▶ DATA RECORDS
^^^^^^^^^^^^^^^^

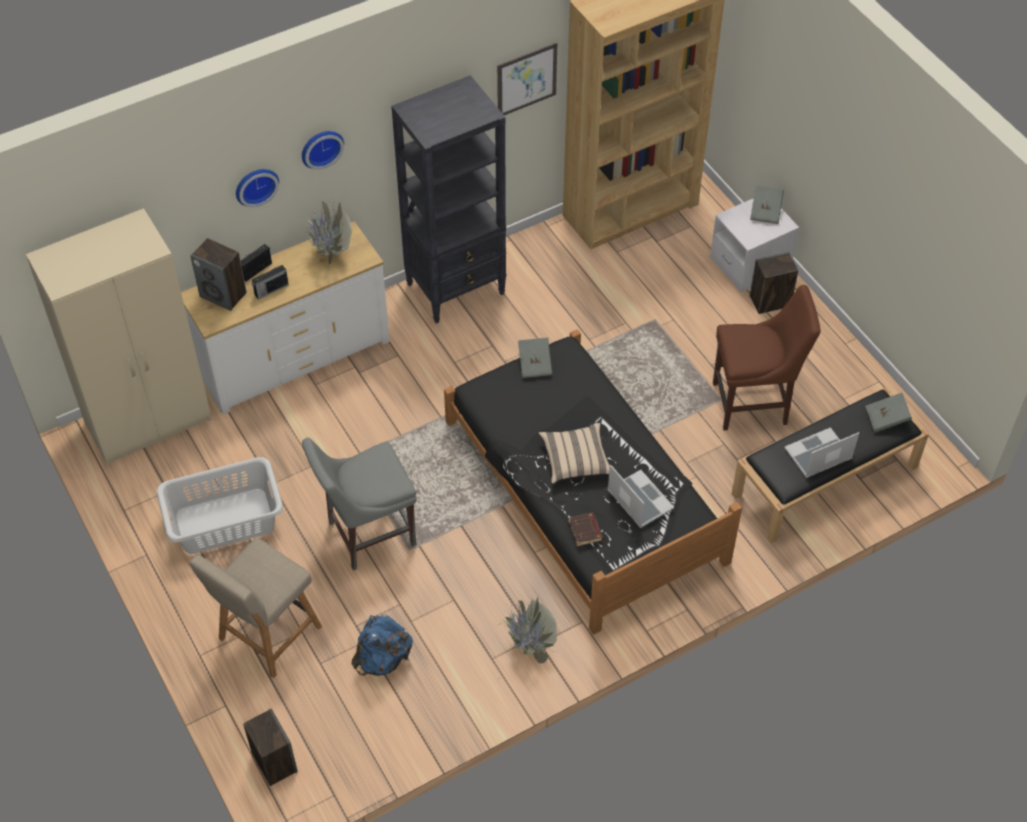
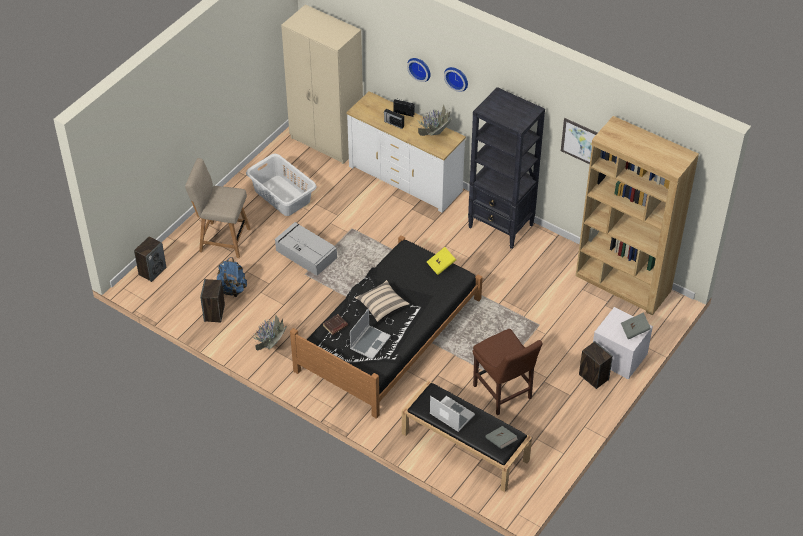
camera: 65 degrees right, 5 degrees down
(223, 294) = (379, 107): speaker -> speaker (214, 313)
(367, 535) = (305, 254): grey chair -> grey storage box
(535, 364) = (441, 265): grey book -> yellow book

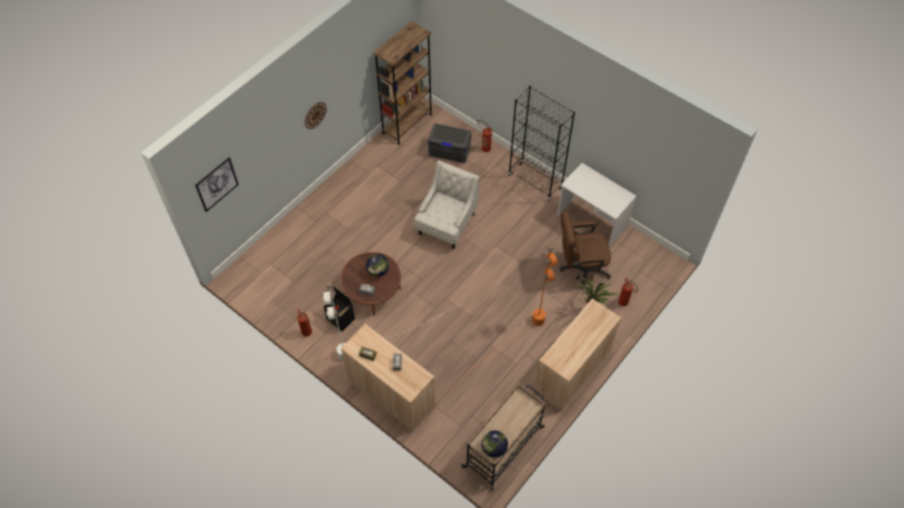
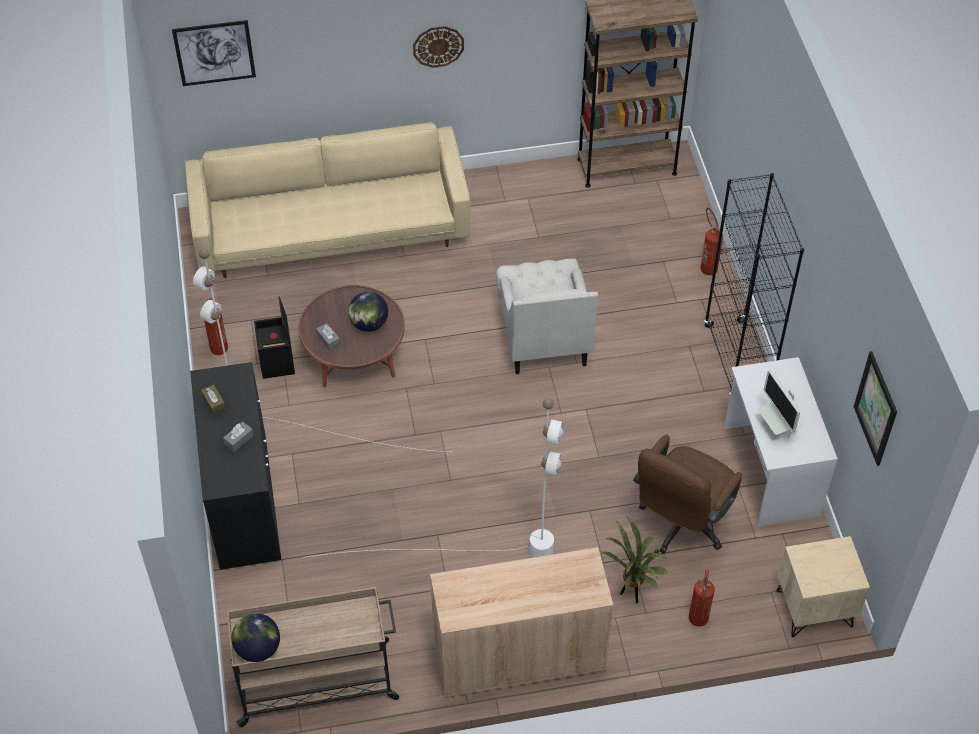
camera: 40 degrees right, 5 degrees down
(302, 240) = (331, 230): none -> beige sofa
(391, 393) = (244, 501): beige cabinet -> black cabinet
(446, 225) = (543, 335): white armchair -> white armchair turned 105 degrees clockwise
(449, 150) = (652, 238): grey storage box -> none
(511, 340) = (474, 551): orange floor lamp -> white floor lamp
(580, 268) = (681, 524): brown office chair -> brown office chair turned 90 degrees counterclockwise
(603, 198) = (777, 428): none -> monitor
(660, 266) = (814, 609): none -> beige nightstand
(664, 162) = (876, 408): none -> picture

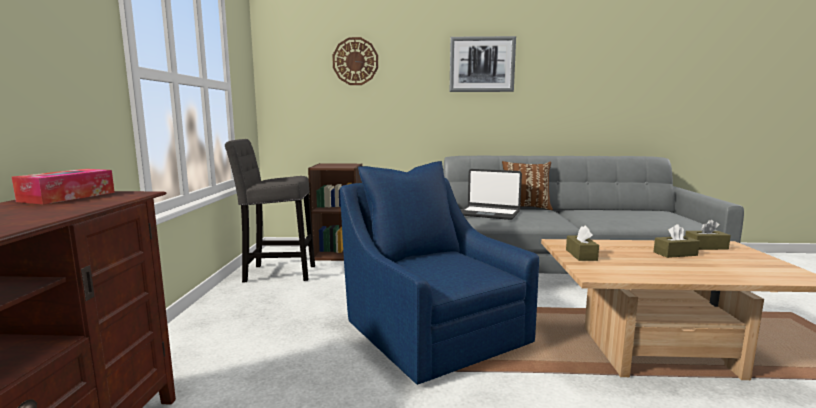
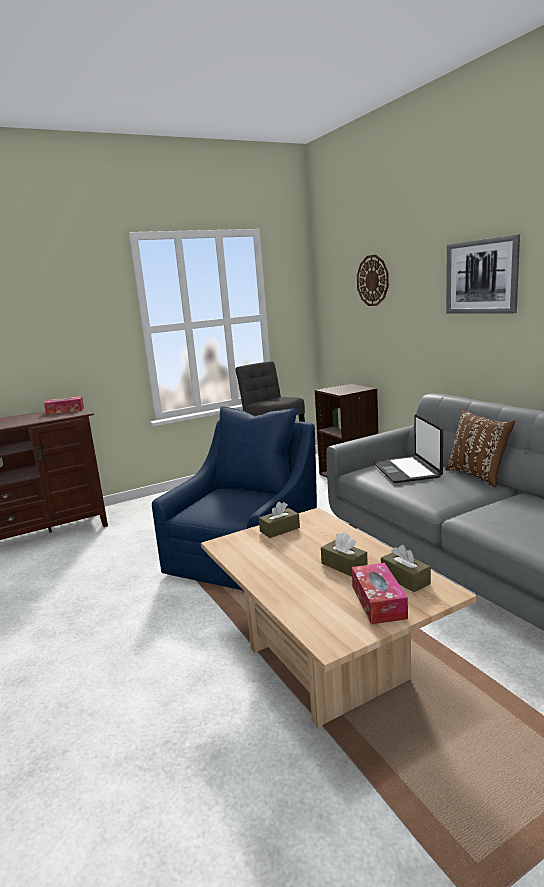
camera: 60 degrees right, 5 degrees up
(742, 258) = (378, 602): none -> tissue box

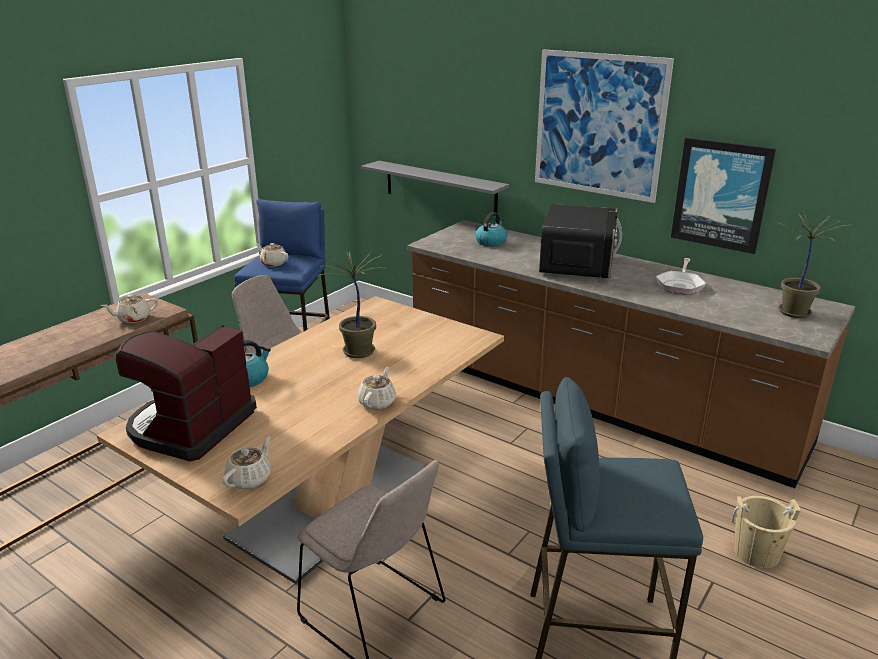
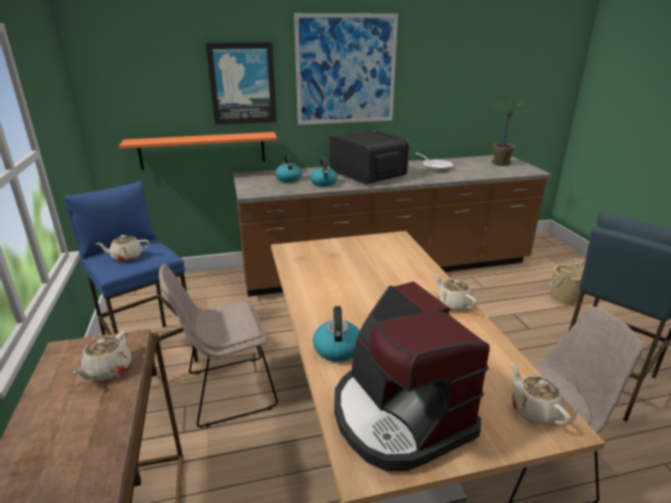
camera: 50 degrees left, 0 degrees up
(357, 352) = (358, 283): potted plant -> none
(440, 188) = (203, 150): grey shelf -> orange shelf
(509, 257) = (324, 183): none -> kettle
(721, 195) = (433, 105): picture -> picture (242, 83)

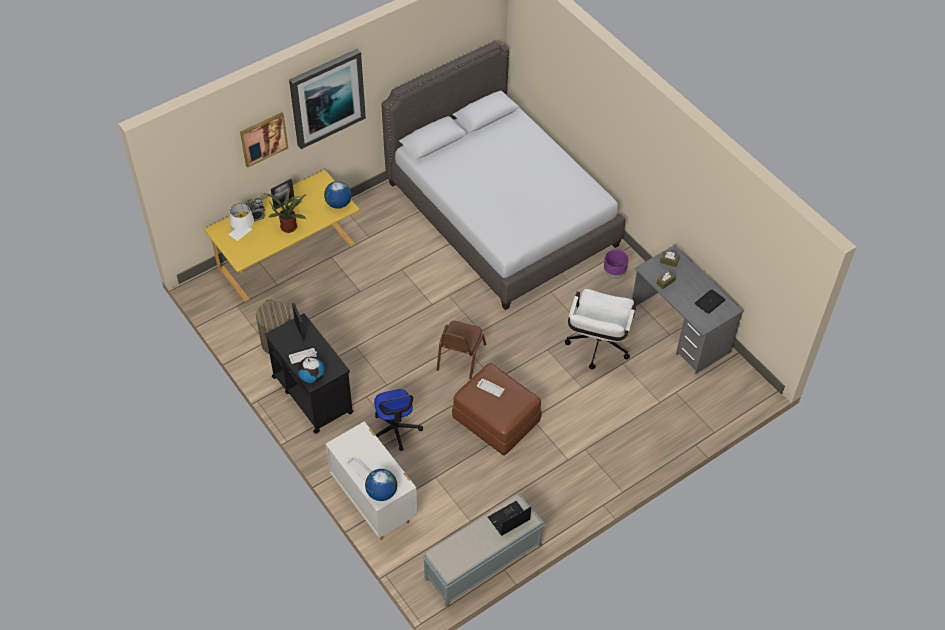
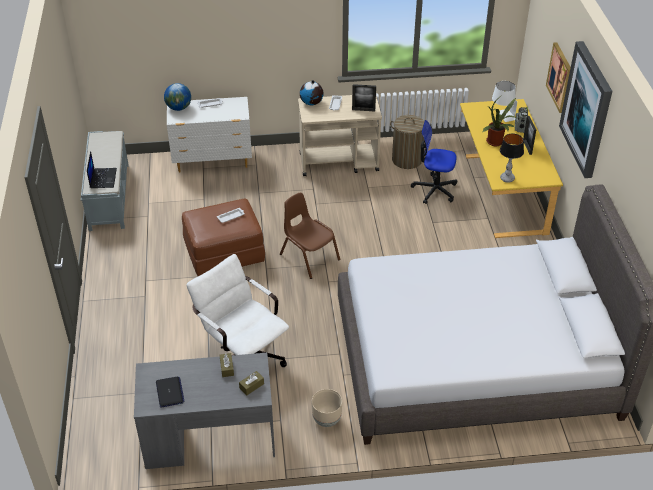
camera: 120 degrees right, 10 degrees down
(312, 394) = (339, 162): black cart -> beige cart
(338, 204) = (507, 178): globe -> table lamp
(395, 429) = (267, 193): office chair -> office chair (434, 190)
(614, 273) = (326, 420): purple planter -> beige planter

^^^^^^^^^^^^^^^^

▶ TASK PROMPT
Set the material down exactly, images excluded.

▶ TASK ANSWER
camera: 65 degrees right, 5 degrees down
(223, 294) = (379, 107): speaker -> speaker (214, 313)
(367, 535) = (305, 254): grey chair -> grey storage box
(535, 364) = (441, 265): grey book -> yellow book

camera: 40 degrees right, 5 degrees down
(302, 240) = (331, 230): none -> beige sofa
(391, 393) = (244, 501): beige cabinet -> black cabinet
(446, 225) = (543, 335): white armchair -> white armchair turned 105 degrees clockwise
(449, 150) = (652, 238): grey storage box -> none
(511, 340) = (474, 551): orange floor lamp -> white floor lamp
(580, 268) = (681, 524): brown office chair -> brown office chair turned 90 degrees counterclockwise
(603, 198) = (777, 428): none -> monitor
(660, 266) = (814, 609): none -> beige nightstand
(664, 162) = (876, 408): none -> picture

camera: 60 degrees right, 5 degrees up
(742, 258) = (378, 602): none -> tissue box

camera: 50 degrees left, 0 degrees up
(357, 352) = (358, 283): potted plant -> none
(440, 188) = (203, 150): grey shelf -> orange shelf
(509, 257) = (324, 183): none -> kettle
(721, 195) = (433, 105): picture -> picture (242, 83)

camera: 120 degrees right, 10 degrees down
(312, 394) = (339, 162): black cart -> beige cart
(338, 204) = (507, 178): globe -> table lamp
(395, 429) = (267, 193): office chair -> office chair (434, 190)
(614, 273) = (326, 420): purple planter -> beige planter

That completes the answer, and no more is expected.